Sessões 13,14 e 15




     1.   O enfermeiro na relação com o cliente/com os outros

Filme – “ Hable com ella”
 Este filme permitiu-me ter uma outra perspetiva sobre a dimensão do ato de cuidar. Benigno um enfermeiro apaixonado pela sua profissão, um dia apaixona-se por Alicia, uma rapariga que vai ser alvo dos seus cuidados. Ele cuida de dela com toda a habilidade e excelência, satisfazendo todas as suas necessidades. Benigno envolveu-se demasiado, nos cuidados, não conseguiu ter a distância emocional necessária para os prestar. Eis que o inesperado acontece e Benigno viola Alicia. Toda a dignidade e discernimento que ele possuía foi colocado em causa após este ato desumano.
A interpretação que faço deste ato é que só uma pessoa com algum desequilíbrio o poderia fazer. Tendo em conta que Benigno teve delírios pode-se depreender que tinha algum distúrbio psiquiátrico.
A relação com os outros e do agir como enfermeiro ficou bastante comprometida.
A título de exemplo este filme serve para que possamos compreender a necessidade de prestarmos cuidados de excelência para que o cliente possa satisfazer todas as suas necessidades mas mantendo sempre a distância emocional necessária para que estes não estejam comprometidos.
O princípio do respeito, da dignidade e da beneficência até certo ponto foram respeitados, até ao momento em que Benigno violou Alicia.

A relação com o outro:

A relação com outro é sempre afetada pelos nossos referenciais bem como os referenciais do outro.
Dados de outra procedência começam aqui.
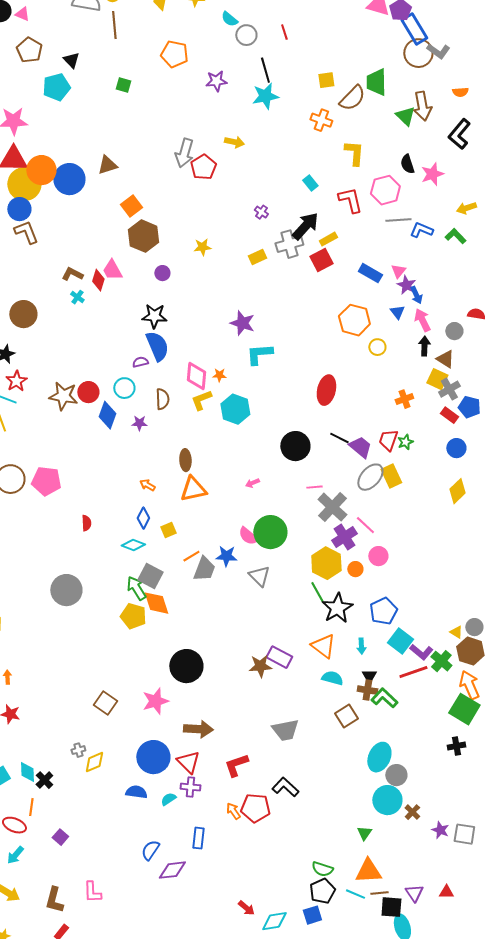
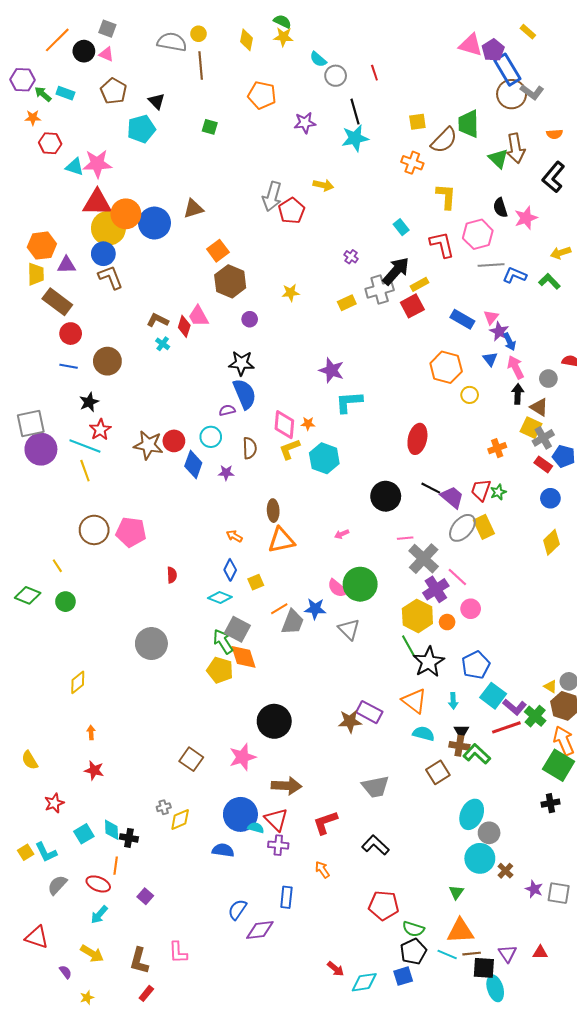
black cross: (44, 780) -> (129, 838), turned -36
cyan semicircle: (168, 799) -> (256, 828), moved, turned 49
red pentagon: (255, 808) -> (384, 905), moved

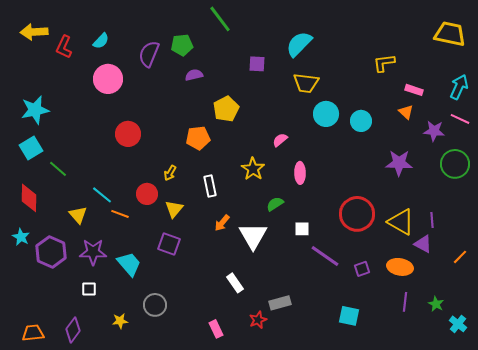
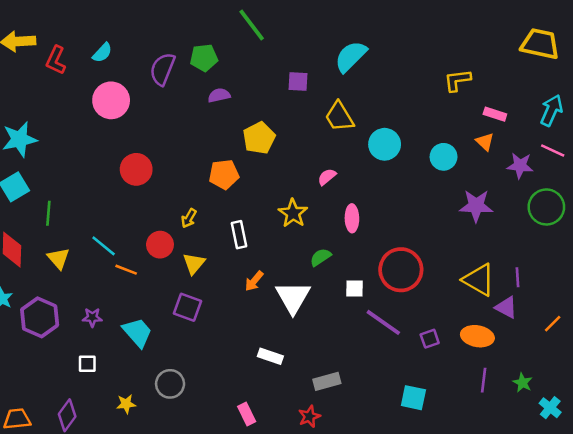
yellow trapezoid: (306, 83) -> (339, 117), moved, turned 52
cyan circle: (361, 121) -> (444, 157), moved
green line: (58, 169) -> (48, 213), turned 54
red circle: (357, 214) -> (401, 270), moved
yellow triangle: (78, 215) -> (58, 258), moved
purple star: (93, 252) -> (92, 317), size x0.6
white rectangle: (235, 283) -> (270, 356), turned -36
red star: (258, 320) -> (309, 416), moved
É na relação que o ser se constrói, se desenvolve.
Reconhecer que há valores, princípios e necessidades que têm de ser ter em conta é o primeiro passo para uma relação de sucesso.
O ambiente onde se desenvolve a relação deve ter uma atmosfera própria para que a relação se estabeleça de forma ordeira e correta.
 O processo de cuidar inicia-se no ir ao encontro do outro – tecer laços de confiança, estar atento e colher dados para saber o que é mais significativo para a pessoa na situação particular, não se centrando na afecção física que ela apresenta (COLLIÈRE, 1996; HESBEEN, 1999); saber prever e responder às questões e necessidades do utente, reconhecendo e interpretando os sinais de uma necessidade ou inquietação.”

O enfermeiro precisa de ter um corpo de conhecimentos sólidos sobre a pratica de enfermagem no entanto esta aprendizagem nunca está completa. O enfermeiro deve ser competente, ter criatividade, ser capaz de ouvir, de comunicar com o outro.